*SOURCE TEXT*:
This matches the behavior of substring().

* If there are capturing subexpression(s), return the
positions/lengths of those, otherwise return the overall match.
This agrees with the behavior of regexp_match(es), so I'd tend
to lean to this option, but perhaps it's the hardest to use.

* Return the position/length of the overall match *and* those of
each capturing subexpression.  This is the most flexible choice,
but I give it low marks since it matches no existing behaviors.


As for comments on the patch itself:

* The documentation includes an extraneous entry for regexp_replace,
and it fails to add the promised paragraph to functions-posix-regexp.

* This bit is evidently copied from regexp_matches:

+        /* be sure to copy the input string into the multi-call ctx */
+        matchctx = setup_regexp_matches(PG_GETARG_TEXT_P_COPY(0), pattern,

regexp_matches needs to save the input string so that
build_regexp_match_result can copy parts of that.  But
regexp_positions has no such need AFAICS, so I think we
don't need a long-lived copy of the string.

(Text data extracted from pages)
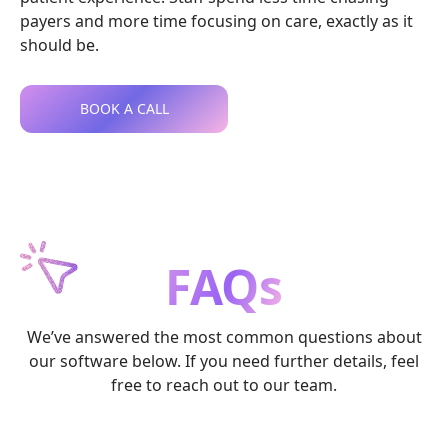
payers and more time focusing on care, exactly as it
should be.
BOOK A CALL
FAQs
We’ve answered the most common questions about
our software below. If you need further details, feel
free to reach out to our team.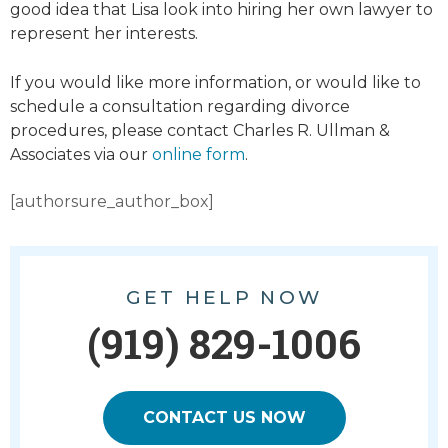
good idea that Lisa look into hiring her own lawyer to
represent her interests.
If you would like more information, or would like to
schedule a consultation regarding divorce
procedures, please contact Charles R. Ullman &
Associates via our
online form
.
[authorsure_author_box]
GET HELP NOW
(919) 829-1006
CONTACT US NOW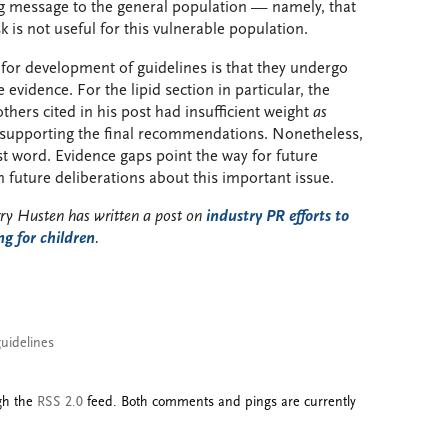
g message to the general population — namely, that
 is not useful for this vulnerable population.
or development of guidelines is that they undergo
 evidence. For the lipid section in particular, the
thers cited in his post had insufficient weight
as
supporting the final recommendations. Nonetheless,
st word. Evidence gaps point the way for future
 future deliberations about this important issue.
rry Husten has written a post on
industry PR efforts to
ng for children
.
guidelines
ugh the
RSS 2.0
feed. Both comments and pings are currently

* * *

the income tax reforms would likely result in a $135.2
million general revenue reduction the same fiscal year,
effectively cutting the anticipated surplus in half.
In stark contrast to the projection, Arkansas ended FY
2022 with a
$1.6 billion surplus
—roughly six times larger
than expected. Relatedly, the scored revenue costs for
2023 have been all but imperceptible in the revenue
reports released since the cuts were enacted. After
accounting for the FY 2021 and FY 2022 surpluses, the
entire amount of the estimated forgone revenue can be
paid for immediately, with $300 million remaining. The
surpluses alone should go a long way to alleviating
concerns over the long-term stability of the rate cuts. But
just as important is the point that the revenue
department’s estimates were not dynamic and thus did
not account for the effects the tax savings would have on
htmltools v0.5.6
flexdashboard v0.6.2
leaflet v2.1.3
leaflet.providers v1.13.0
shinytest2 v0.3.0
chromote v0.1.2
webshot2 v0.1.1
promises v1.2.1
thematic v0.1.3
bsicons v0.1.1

==

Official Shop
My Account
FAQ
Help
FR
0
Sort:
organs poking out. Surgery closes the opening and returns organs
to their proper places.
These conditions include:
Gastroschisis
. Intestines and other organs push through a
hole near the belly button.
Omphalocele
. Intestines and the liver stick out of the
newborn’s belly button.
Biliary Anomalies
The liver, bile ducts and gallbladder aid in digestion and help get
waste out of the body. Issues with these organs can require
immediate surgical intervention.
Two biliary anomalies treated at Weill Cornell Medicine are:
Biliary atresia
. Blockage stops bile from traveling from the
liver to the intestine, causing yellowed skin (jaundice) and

*YOUR OBJECTIVE*: Copy out the whole regexp_positions review above, word for word, from its first line to its last.

*TASK ANSWER*:
This matches the behavior of substring().

* If there are capturing subexpression(s), return the
positions/lengths of those, otherwise return the overall match.
This agrees with the behavior of regexp_match(es), so I'd tend
to lean to this option, but perhaps it's the hardest to use.

* Return the position/length of the overall match *and* those of
each capturing subexpression.  This is the most flexible choice,
but I give it low marks since it matches no existing behaviors.


As for comments on the patch itself:

* The documentation includes an extraneous entry for regexp_replace,
and it fails to add the promised paragraph to functions-posix-regexp.

* This bit is evidently copied from regexp_matches:

+        /* be sure to copy the input string into the multi-call ctx */
+        matchctx = setup_regexp_matches(PG_GETARG_TEXT_P_COPY(0), pattern,

regexp_matches needs to save the input string so that
build_regexp_match_result can copy parts of that.  But
regexp_positions has no such need AFAICS, so I think we
don't need a long-lived copy of the string.